# Sony Mobile ES XRC900



## StockA4 (Aug 26, 2011)

Is anyone here familiar with this deck? It's a copper chassis dead head, complete with rotary commander and cd changer. 

I'm working on an old school car audio package and this bnib deck is included. Now, I haven't been a fan of tape decks for years. But this does come with a 10 disc cd changer. My main concern is whether or not I'll be able to hook up any kind of auxillary or usb to or through this deck, or am I stuck with it the way it is?

I suppose if it was in front of me I'd be able to answer my own question, but I won't have it for a few days, and I'm itching to learn all I can (yes, I know Google is my friend) before I pick it up.

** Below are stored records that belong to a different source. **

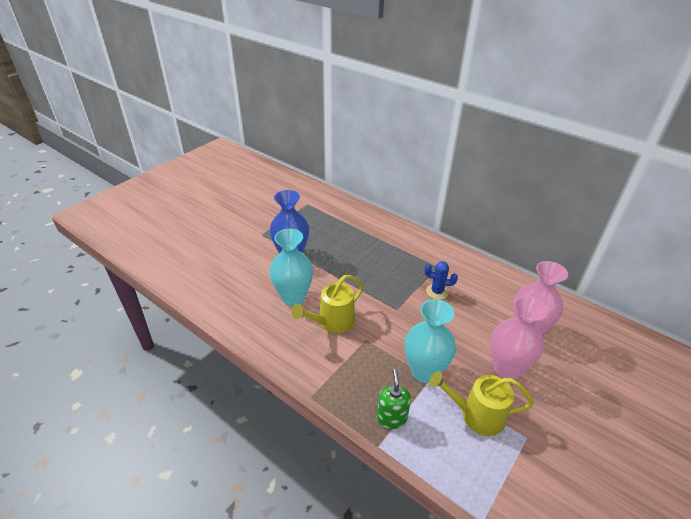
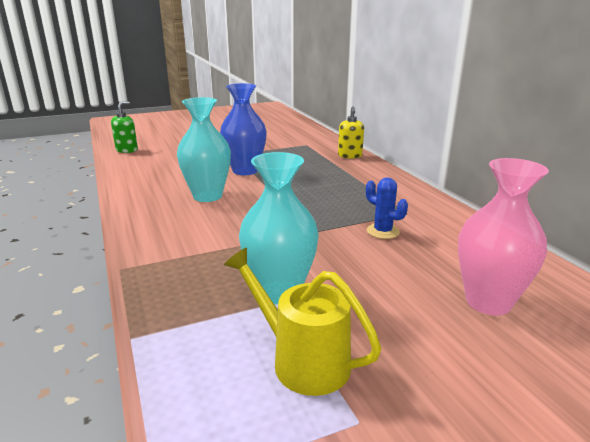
camera: 30 degrees right, 15 degrees down
yellow watering can [292,275,364,333] -> none
green soap dispenser [376,369,411,429] -> green soap dispenser moved to [111,101,138,153]
pink vase [491,296,548,379] -> none
none -> yellow soap dispenser [338,106,364,159]

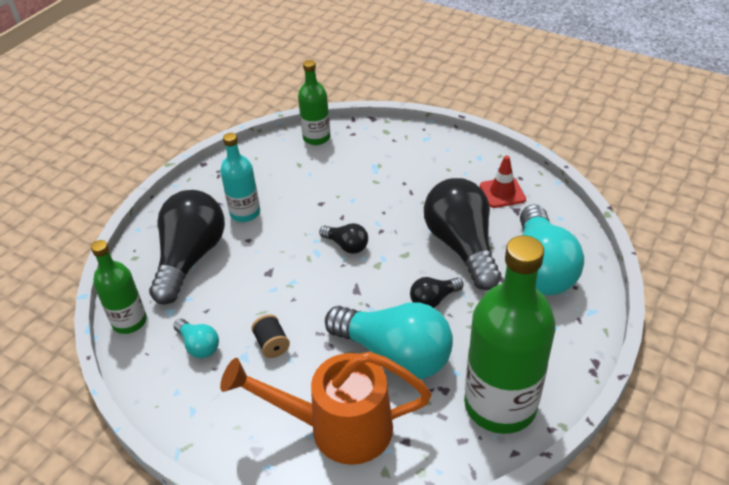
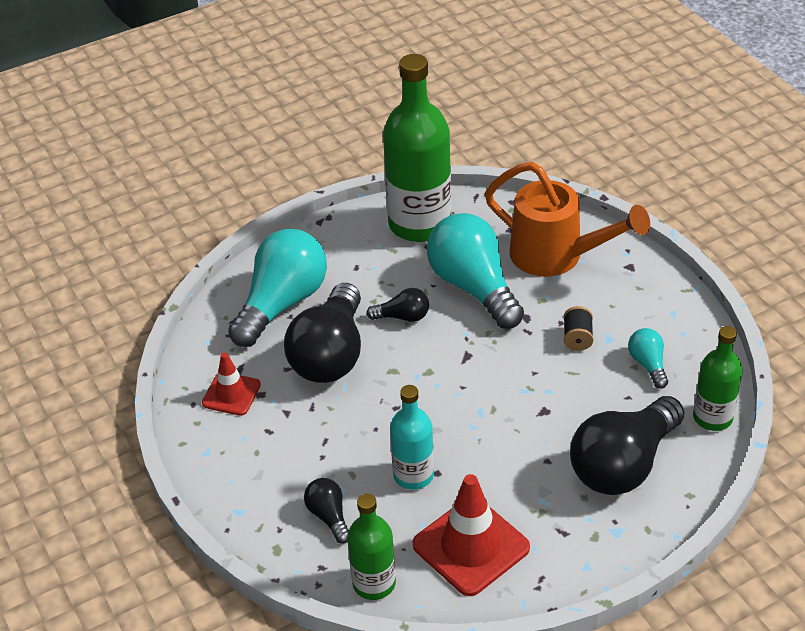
camera: 150 degrees left, 0 degrees up
turquoise bottle [220,133,260,222] -> turquoise bottle moved to [390,385,434,490]
black light bulb [319,223,368,254] -> black light bulb moved to [304,478,349,544]
none -> red traffic cone [413,474,530,596]

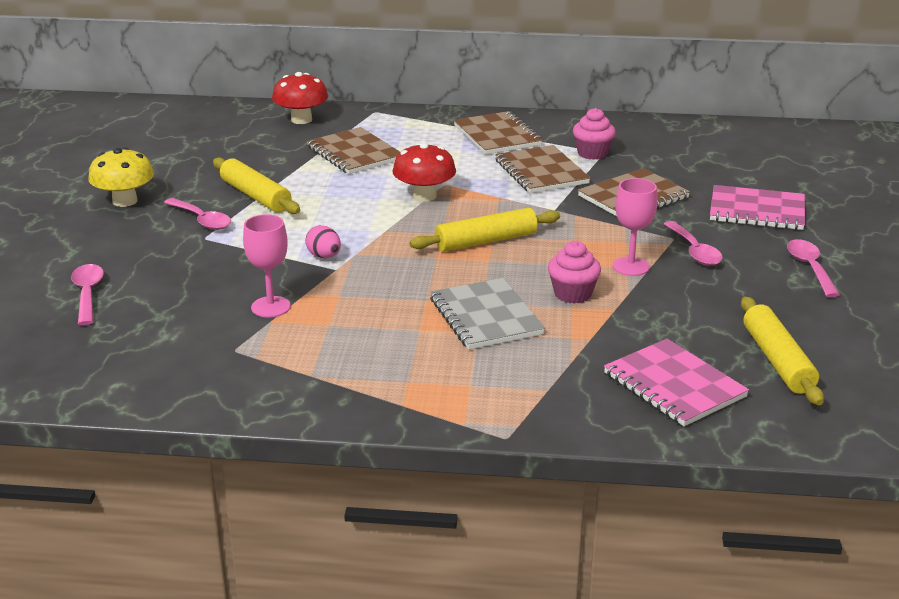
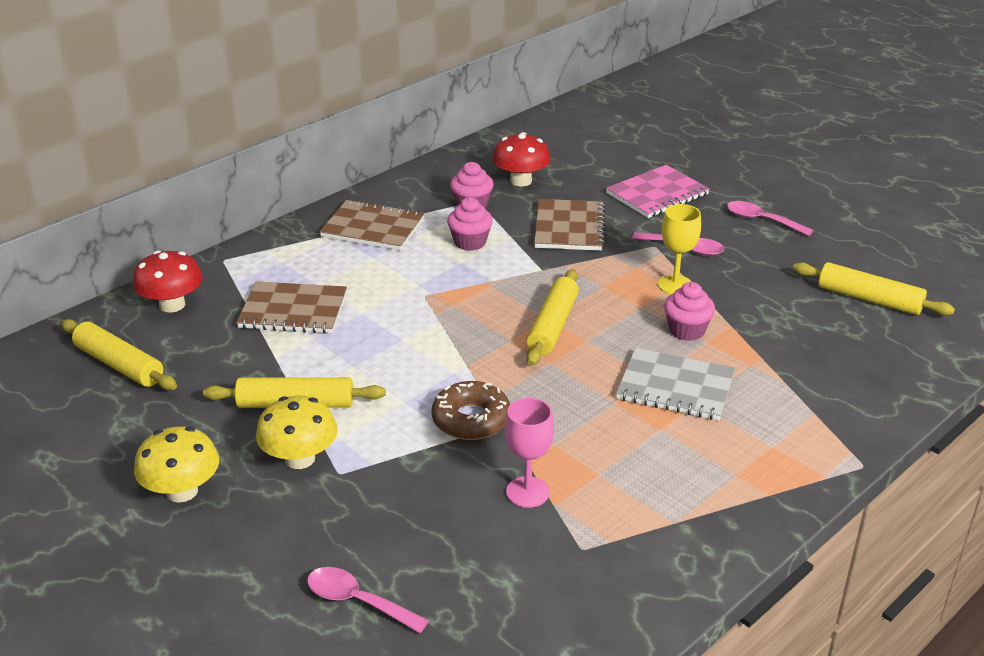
camera: 50 degrees left, 5 degrees up
pink spoon [164,198,231,230] -> yellow mushroom [256,396,337,469]
pink egg [306,225,341,258] -> brown donut [431,381,510,440]
red mushroom [392,143,456,202] -> red mushroom moved to [492,132,551,186]
brown notebook [495,145,590,193] -> pink cupcake [447,197,493,251]
pink notebook [604,339,749,426] -> none
pink goblet [612,178,657,276] -> yellow goblet [658,204,701,294]
none -> yellow rolling pin [61,319,177,390]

And if anyone has had any experience with this particular deck, or one close to it, I'd like to hear your thoughts on overall performance.

Thank you.


----------



## StockA4 (Aug 26, 2011)

I know somebody here has to have used one of these.


----------



## itchnertamatoa (Dec 12, 2006)

I have, ages ago ... don't remember much of it though ...
it's pretty much the same as the cdx-c900 from memory ... just it has a tape player instead of the cd ...


----------



## StockA4 (Aug 26, 2011)

Right on. I've never run any of the Mobile ES decks, so I have no idea what to expect.


----------



## sirvent_95 (Feb 14, 2011)

The SQ of this deck would be hard to match. With the CD changer included you have an excellent combo. Not sure about aux in options. I believe it was an option, however. Some of these were actually designed to have TV tuner control, too.


----------



## StockA4 (Aug 26, 2011)

sirvent_95 said:


> The SQ of this deck would be hard to match. With the CD changer included you have an excellent combo. Not sure about aux in options. I believe it was an option, however. Some of these were actually designed to have TV tuner control, too.


Thank you. I read somewhere about there being a TV tuner option. Not sure how I would use it (if it has one). I've also heard from someone that there should be a bus in besides the cd changer. I listen to my ipod mostly.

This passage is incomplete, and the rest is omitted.